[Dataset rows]

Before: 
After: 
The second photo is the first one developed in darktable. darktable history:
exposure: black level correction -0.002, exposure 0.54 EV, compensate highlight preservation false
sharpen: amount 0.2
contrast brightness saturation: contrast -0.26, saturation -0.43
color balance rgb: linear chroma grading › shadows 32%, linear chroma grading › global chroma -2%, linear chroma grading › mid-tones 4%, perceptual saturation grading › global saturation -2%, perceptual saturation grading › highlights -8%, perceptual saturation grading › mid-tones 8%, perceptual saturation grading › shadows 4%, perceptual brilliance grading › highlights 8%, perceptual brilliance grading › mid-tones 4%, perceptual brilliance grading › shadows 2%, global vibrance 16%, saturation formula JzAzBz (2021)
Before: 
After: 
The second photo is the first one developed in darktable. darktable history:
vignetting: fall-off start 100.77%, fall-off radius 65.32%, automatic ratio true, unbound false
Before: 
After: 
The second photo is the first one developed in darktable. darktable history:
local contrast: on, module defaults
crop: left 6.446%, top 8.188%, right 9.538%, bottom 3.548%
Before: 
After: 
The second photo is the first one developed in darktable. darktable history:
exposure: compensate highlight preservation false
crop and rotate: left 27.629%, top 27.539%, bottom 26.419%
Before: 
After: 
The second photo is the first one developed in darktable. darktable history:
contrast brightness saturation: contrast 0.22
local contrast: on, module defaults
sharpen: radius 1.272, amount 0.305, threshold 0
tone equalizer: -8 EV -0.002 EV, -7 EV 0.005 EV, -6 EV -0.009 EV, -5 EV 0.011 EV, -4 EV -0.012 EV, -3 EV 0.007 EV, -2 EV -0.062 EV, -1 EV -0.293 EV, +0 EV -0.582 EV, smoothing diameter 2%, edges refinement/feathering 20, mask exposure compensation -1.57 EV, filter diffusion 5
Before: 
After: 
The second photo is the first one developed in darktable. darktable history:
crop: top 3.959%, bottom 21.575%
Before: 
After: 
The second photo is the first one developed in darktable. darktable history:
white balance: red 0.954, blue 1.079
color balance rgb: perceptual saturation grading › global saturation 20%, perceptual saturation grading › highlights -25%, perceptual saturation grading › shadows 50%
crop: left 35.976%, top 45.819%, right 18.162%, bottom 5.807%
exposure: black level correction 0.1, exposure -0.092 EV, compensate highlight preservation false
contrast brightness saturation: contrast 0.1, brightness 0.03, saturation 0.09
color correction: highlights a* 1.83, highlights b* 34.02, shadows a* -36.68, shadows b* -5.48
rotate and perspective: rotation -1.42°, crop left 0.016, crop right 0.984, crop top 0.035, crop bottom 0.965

* _Brief_:
Can you rewrite the material above with "developed" changed to "processed" everywhere, leaving everything else as it is?

* _Answer in full_:
Before: 
After: 
The second photo is the first one processed in darktable. darktable history:
exposure: black level correction -0.002, exposure 0.54 EV, compensate highlight preservation false
sharpen: amount 0.2
contrast brightness saturation: contrast -0.26, saturation -0.43
color balance rgb: linear chroma grading › shadows 32%, linear chroma grading › global chroma -2%, linear chroma grading › mid-tones 4%, perceptual saturation grading › global saturation -2%, perceptual saturation grading › highlights -8%, perceptual saturation grading › mid-tones 8%, perceptual saturation grading › shadows 4%, perceptual brilliance grading › highlights 8%, perceptual brilliance grading › mid-tones 4%, perceptual brilliance grading › shadows 2%, global vibrance 16%, saturation formula JzAzBz (2021)
Before: 
After: 
The second photo is the first one processed in darktable. darktable history:
vignetting: fall-off start 100.77%, fall-off radius 65.32%, automatic ratio true, unbound false
Before: 
After: 
The second photo is the first one processed in darktable. darktable history:
local contrast: on, module defaults
crop: left 6.446%, top 8.188%, right 9.538%, bottom 3.548%
Before: 
After: 
The second photo is the first one processed in darktable. darktable history:
exposure: compensate highlight preservation false
crop and rotate: left 27.629%, top 27.539%, bottom 26.419%
Before: 
After: 
The second photo is the first one processed in darktable. darktable history:
contrast brightness saturation: contrast 0.22
local contrast: on, module defaults
sharpen: radius 1.272, amount 0.305, threshold 0
tone equalizer: -8 EV -0.002 EV, -7 EV 0.005 EV, -6 EV -0.009 EV, -5 EV 0.011 EV, -4 EV -0.012 EV, -3 EV 0.007 EV, -2 EV -0.062 EV, -1 EV -0.293 EV, +0 EV -0.582 EV, smoothing diameter 2%, edges refinement/feathering 20, mask exposure compensation -1.57 EV, filter diffusion 5
Before: 
After: 
The second photo is the first one processed in darktable. darktable history:
crop: top 3.959%, bottom 21.575%
Before: 
After: 
The second photo is the first one processed in darktable. darktable history:
white balance: red 0.954, blue 1.079
color balance rgb: perceptual saturation grading › global saturation 20%, perceptual saturation grading › highlights -25%, perceptual saturation grading › shadows 50%
crop: left 35.976%, top 45.819%, right 18.162%, bottom 5.807%
exposure: black level correction 0.1, exposure -0.092 EV, compensate highlight preservation false
contrast brightness saturation: contrast 0.1, brightness 0.03, saturation 0.09
color correction: highlights a* 1.83, highlights b* 34.02, shadows a* -36.68, shadows b* -5.48
rotate and perspective: rotation -1.42°, crop left 0.016, crop right 0.984, crop top 0.035, crop bottom 0.965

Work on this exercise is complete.